News
To India, with love: Andover kids donate coins to Akshaya Patra Foundation
Every 12 cents buys meal for school-lunch effort in India
You've probably heard of elementary school students having pen pals overseas. Now, scores of Andover students have valentines in India.
Four elementary schools in town are thinking of less fortunate children in India this week with a special Valentine's Day project that involves them donating their spare change.

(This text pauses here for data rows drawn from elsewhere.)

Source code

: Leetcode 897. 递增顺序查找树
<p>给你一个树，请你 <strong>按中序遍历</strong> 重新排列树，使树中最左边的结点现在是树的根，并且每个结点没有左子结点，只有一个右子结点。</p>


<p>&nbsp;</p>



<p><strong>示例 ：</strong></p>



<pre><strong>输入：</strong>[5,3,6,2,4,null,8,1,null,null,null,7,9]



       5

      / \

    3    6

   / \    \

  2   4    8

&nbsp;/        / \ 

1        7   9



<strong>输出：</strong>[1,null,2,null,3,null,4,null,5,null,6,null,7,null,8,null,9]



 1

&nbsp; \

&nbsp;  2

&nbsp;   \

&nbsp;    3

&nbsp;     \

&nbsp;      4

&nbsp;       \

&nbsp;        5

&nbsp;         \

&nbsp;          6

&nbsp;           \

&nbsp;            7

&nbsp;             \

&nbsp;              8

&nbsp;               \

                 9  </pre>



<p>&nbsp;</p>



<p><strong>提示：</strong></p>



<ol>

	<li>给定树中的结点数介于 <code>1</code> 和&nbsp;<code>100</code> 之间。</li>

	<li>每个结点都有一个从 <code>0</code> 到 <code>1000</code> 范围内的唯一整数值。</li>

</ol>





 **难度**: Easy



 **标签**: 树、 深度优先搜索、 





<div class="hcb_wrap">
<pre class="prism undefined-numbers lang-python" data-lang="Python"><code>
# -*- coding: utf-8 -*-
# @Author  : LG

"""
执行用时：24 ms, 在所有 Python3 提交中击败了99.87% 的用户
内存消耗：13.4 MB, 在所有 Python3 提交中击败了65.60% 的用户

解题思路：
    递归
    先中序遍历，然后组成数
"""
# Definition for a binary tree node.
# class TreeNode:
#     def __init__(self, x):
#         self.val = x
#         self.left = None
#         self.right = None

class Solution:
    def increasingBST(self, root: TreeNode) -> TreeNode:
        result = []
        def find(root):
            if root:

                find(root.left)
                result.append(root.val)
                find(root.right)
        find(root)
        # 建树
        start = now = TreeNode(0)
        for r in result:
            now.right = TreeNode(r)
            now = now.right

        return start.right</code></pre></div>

Local students at Bancroft, Sanborn and South elementary schools and Shawsheen School decorated containers for the Akshaya Patra Foundation and are collecting coins. The money will be donated to the foundation, which cooks and delivers meals to under-nourished Indian schoolchildren. The foundation's staggering numbers show it feeds 966,000 children daily in 5,600 schools from 16 kitchens in six different states in India.
"The idea is to make a child from India your valentine," said former South School Principal Eileen Woods, who has helped organize the school effort. "Especially now, with the way the economy is, we wanted it to be a very concentrated time around Valentine's Day. And I think it teaches the kids to think globally."
"It's a very nice, gentle concept on Valentine's Day," said Andover resident Madhu Sridhar. "They will know about children in India, [and think] 'they are our peers, and we can make them our valentines also.'"
Sridhar and fellow Andover residents Gururaj "Desh" and Jaishree Deshpande help run and support the U.S. office of Akshaya Patra, which operates the largest nongovernmental school-meal program in the world.
Some 40 percent of India's school-age children drop out before the sixth grade. Meals provide an incentive to children to come to school and stay in school. For many Indian children this is their only complete meal of the day, according to the foundation.
Akshaya Patra uses local food stocks and innovative technology to keep costs low enough to feed a child for an entire year for $28.
"When you think about what it costs to feed a child for the entire year, $28 isn't bad," said Woods. "It's amazing."
"For 12 cents, they can get a meal," said Sridhar.
Akshaya Patra's mechanized kitchens are designed by engineers to run inexpensively. The kitchens use local food to reduce costs associated with transportation and food spoilage while supporting the local economy.
The Foundation's goal is to feed one million students by 2010.
Interviews by Neil Fater contributed to this article.